Start of Excerpt provided

The GNU project's share in the success of Linux does not end there. Linux has now standardized on the GNU C library (glibc) as the common implementation for future Linux systems. The glibc project aims for compliance with several standards. According to Ulrich Drepper, the GNU libc maintainer, all of the important standards are supported as long as they don't conflict with common sense. That list includes ISO C 90, ISO C 9x, POSIX and UNIX 98.
What if there is not a common implementation, a formal standard, or even an informal, de facto or ad hoc standard? One thing you can do is try to pick the best and most common practices and base a standard on them.
The Filesystem Hierarchy Standard (FHS) was among the first written standards developed specifically for Linux. The FHS aims to standardize the locations where files and directories are placed in the system. Standard locations are needed so that applications can be compiled and run well on different Linux distributions; it is also helpful for developers. If you want to write documentation for Linux, or if you need to work on more than one variety of Linux, it is invaluable knowing you can expect to find important files and directories in a standard location.
If you are wondering why a standard such as POSIX could not be adopted, the reason is one did not exist. Each UNIX vendor had its own solution, and there was a great deal of overlap, but the specifications and rationale for each vendor's layout were either lacking or nonexistent. Unfortunately, no multi-vendor standard was available for a standard layout of files and directories.
The FHS was started in 1993. At the time, the Linux OS was approximately two years old. As he does today, Linus dictated how things would work in the Linux kernel and did not exert much influence on other areas of the Linux operating system. With no central authority for those other areas, a number of Linux distributions had considerably different layouts. Some were like the BSD operating system, others were more like SunOS, and others were different still. (Incidentally, most of the names of the big distributions back then were different from the ones we hear today: Debian, Linux/PRO, MCC, Slackware, SLS, TAMU, Yggdrasil, etc.)
The first version of the FHS was based on ideas from SunOS 4, SVR4, 4.3BSD, 4.4BSD, SunOS 4, HP-UX and many other UNIX systems, but it was also based as much as possible on common practices distilled from the various Linux distributions existing at the time. The completed specification attempted to take the best of each file-system layout and combine them into a solution that worked well.
Since then, subsequent releases of the FHS have been refinements of the original specification, importing a few additional ideas from other areas (including 4.4BSD and SVR4).
Today, most Linux distributions follow FSSTND 1.2 (the precursor to FHS 2.0). They do this not because they are forced to, but because it cleanly addresses a problem they were having. FHS 2.1 should be available by the time this article is published.
The widespread availability of third-party commercial software for Linux is a relatively new phenomenon. Many vendors are faced with a problem they have never seen before.

End of Excerpt provided

* **Exercise 1**:
Reproduce the passage on Linux standards word for word, starting at "Since then, subsequent" and ending at "never seen before.".
* **Exercise 2**:
According to the passage on Linux standards, which standard do most Linux distributions follow today?

Start of Entries shown

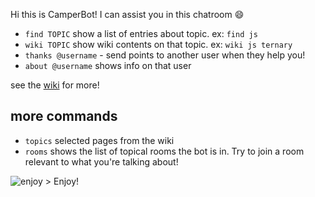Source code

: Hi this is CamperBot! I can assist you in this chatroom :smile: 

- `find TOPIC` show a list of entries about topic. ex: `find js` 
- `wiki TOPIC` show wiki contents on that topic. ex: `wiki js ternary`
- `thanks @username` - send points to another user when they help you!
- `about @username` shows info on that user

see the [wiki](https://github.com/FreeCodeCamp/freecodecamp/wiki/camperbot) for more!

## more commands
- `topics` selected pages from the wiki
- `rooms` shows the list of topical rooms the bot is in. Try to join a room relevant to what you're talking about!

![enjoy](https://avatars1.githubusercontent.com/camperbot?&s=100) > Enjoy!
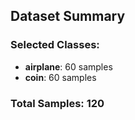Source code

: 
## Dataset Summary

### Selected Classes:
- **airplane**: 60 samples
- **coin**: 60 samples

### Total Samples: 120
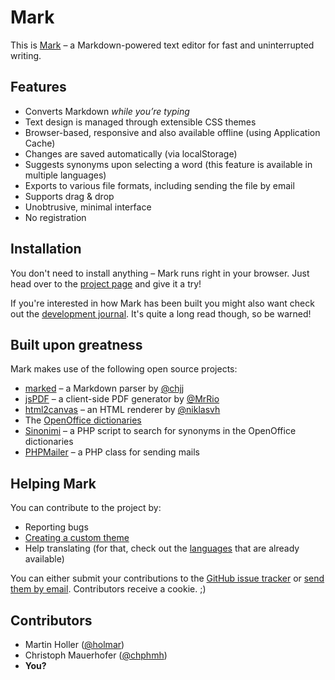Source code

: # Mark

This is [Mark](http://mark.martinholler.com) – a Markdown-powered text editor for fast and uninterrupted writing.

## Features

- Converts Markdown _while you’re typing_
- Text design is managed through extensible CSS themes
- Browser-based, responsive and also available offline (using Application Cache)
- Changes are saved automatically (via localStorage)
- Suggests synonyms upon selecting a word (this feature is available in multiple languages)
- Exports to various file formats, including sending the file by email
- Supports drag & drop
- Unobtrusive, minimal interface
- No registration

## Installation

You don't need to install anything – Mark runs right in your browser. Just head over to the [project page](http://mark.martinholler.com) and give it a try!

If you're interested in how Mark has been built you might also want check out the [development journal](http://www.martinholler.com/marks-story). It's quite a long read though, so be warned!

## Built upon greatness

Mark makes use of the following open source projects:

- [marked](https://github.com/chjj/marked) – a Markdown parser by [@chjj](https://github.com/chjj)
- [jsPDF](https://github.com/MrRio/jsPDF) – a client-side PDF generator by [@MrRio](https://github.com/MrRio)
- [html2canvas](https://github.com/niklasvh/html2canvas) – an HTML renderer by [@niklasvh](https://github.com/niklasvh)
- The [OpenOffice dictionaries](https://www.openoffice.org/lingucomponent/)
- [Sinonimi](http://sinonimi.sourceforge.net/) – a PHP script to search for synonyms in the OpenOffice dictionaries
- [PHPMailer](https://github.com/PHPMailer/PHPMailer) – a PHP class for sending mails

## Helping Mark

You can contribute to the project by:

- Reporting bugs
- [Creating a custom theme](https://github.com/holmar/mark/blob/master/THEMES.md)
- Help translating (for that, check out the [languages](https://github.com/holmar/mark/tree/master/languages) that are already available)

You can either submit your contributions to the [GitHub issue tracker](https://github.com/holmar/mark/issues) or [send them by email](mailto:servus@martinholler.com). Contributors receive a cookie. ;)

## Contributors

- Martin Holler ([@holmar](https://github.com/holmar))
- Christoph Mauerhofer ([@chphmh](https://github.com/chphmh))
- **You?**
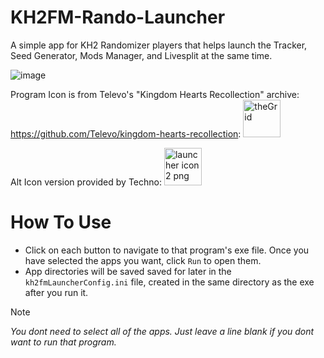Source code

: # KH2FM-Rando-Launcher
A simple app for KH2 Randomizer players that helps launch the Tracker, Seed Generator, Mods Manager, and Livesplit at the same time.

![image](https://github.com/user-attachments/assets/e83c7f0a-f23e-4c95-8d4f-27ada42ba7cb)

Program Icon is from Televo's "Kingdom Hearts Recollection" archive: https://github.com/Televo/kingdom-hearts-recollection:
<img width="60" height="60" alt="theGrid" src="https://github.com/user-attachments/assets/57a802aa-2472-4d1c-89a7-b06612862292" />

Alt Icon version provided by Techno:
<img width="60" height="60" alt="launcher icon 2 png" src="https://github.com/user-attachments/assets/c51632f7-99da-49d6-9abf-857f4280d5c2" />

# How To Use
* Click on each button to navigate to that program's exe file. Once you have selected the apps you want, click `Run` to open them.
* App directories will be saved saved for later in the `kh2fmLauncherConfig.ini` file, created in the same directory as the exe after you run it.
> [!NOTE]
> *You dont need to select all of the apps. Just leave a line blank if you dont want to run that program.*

End of Entries shown
Start of Entries shown

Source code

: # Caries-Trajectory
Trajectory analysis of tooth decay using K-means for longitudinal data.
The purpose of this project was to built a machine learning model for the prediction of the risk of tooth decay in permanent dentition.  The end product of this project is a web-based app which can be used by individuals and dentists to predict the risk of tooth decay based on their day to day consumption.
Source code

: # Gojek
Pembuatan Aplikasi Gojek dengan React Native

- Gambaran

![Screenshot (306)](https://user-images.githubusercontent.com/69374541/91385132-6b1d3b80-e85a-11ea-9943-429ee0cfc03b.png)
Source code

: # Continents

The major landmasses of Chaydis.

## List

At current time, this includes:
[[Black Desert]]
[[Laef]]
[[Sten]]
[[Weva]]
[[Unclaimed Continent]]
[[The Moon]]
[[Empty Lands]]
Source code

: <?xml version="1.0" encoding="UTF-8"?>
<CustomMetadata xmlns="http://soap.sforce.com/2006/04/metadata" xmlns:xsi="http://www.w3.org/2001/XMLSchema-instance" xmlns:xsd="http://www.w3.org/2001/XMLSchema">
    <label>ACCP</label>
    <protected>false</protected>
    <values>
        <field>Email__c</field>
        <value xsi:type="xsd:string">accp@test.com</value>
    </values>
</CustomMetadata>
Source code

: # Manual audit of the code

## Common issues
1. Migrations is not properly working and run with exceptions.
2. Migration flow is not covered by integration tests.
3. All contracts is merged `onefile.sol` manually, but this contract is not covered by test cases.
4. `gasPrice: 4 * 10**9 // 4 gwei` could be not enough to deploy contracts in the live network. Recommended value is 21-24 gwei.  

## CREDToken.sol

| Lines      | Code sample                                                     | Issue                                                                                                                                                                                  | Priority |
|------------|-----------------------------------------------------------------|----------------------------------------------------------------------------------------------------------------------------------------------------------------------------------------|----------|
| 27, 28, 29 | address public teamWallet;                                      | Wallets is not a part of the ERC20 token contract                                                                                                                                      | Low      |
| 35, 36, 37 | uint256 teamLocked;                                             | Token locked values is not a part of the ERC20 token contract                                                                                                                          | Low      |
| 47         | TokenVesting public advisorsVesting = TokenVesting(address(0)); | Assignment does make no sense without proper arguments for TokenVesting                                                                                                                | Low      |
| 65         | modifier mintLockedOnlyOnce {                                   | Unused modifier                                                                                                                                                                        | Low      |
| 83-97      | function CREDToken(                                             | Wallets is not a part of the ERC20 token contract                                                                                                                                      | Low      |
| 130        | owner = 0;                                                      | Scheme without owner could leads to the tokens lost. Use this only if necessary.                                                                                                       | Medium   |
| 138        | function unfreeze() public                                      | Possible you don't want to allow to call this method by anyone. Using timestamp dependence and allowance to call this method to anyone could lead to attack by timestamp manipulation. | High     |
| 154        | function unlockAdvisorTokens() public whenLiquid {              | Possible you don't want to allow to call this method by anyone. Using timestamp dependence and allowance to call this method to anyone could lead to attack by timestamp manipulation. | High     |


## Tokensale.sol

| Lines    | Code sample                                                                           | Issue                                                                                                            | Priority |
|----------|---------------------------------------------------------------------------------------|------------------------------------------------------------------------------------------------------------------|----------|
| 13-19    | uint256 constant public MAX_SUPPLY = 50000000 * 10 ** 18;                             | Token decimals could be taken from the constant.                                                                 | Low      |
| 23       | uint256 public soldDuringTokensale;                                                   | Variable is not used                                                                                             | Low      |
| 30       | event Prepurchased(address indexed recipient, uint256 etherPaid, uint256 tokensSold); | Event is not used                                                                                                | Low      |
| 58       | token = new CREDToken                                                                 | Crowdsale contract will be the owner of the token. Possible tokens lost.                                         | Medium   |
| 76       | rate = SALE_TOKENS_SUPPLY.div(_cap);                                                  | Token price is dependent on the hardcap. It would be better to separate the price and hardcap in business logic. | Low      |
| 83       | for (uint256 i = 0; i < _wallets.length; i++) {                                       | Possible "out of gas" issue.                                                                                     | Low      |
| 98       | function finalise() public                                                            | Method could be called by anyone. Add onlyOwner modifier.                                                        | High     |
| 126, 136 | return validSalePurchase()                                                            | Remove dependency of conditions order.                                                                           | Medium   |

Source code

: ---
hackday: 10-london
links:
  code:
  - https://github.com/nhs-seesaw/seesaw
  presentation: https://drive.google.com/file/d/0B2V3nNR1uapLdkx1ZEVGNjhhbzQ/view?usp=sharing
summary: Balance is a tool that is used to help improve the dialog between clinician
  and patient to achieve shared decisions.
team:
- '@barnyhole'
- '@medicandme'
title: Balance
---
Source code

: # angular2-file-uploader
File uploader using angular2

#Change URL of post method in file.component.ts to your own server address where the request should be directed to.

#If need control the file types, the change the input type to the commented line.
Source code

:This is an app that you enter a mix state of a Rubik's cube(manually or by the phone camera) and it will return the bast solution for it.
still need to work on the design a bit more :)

End of Entries shown
Start of Entries shown

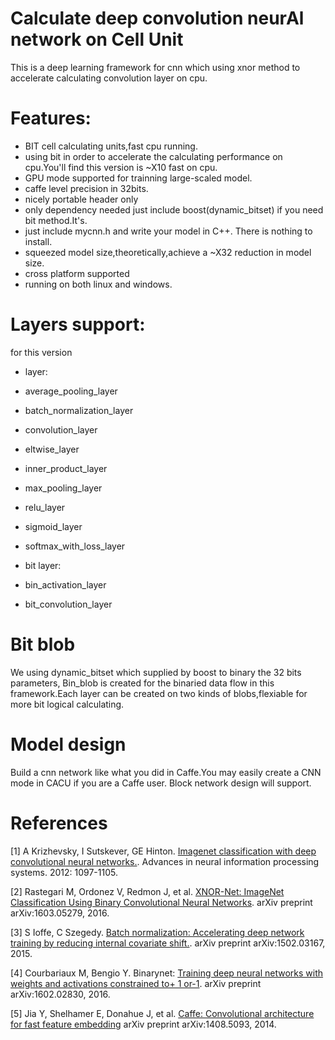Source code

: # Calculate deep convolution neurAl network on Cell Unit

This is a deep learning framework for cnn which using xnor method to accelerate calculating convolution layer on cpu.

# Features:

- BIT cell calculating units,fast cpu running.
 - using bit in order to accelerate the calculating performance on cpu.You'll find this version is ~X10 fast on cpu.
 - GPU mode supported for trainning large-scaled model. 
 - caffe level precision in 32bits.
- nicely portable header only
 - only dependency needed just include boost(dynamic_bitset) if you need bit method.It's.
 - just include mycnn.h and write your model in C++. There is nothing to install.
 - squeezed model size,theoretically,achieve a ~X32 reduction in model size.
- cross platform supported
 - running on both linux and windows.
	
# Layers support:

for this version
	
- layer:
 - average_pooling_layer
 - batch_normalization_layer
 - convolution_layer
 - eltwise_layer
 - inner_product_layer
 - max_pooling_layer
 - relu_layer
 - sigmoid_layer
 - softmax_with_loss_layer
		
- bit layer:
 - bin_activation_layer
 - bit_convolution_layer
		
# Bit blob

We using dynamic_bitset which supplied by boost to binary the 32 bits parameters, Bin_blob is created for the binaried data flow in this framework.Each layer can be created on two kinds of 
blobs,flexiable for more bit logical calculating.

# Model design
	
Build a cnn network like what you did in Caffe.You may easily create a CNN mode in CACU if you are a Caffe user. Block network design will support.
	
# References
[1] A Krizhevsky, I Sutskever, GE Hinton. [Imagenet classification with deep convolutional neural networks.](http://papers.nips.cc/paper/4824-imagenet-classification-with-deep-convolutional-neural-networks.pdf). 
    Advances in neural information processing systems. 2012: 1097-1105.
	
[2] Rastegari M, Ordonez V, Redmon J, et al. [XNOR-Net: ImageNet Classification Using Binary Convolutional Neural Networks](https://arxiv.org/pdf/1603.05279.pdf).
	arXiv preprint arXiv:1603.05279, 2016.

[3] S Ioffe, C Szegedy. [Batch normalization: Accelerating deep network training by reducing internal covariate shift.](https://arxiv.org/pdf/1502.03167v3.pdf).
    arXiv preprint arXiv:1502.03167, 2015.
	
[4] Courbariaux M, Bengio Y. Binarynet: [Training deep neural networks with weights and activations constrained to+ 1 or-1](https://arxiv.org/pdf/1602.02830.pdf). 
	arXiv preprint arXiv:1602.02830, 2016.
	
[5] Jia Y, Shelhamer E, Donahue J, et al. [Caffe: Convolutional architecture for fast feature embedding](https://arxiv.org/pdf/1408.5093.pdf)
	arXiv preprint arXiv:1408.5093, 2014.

End of Entries shown

* **Result 1**:
Since then, subsequent releases of the FHS have been refinements of the original specification, importing a few additional ideas from other areas (including 4.4BSD and SVR4).
Today, most Linux distributions follow FSSTND 1.2 (the precursor to FHS 2.0). They do this not because they are forced to, but because it cleanly addresses a problem they were having. FHS 2.1 should be available by the time this article is published.
The widespread availability of third-party commercial software for Linux is a relatively new phenomenon. Many vendors are faced with a problem they have never seen before.

* **Result 2**:
FSSTND 1.2, the precursor to FHS 2.0.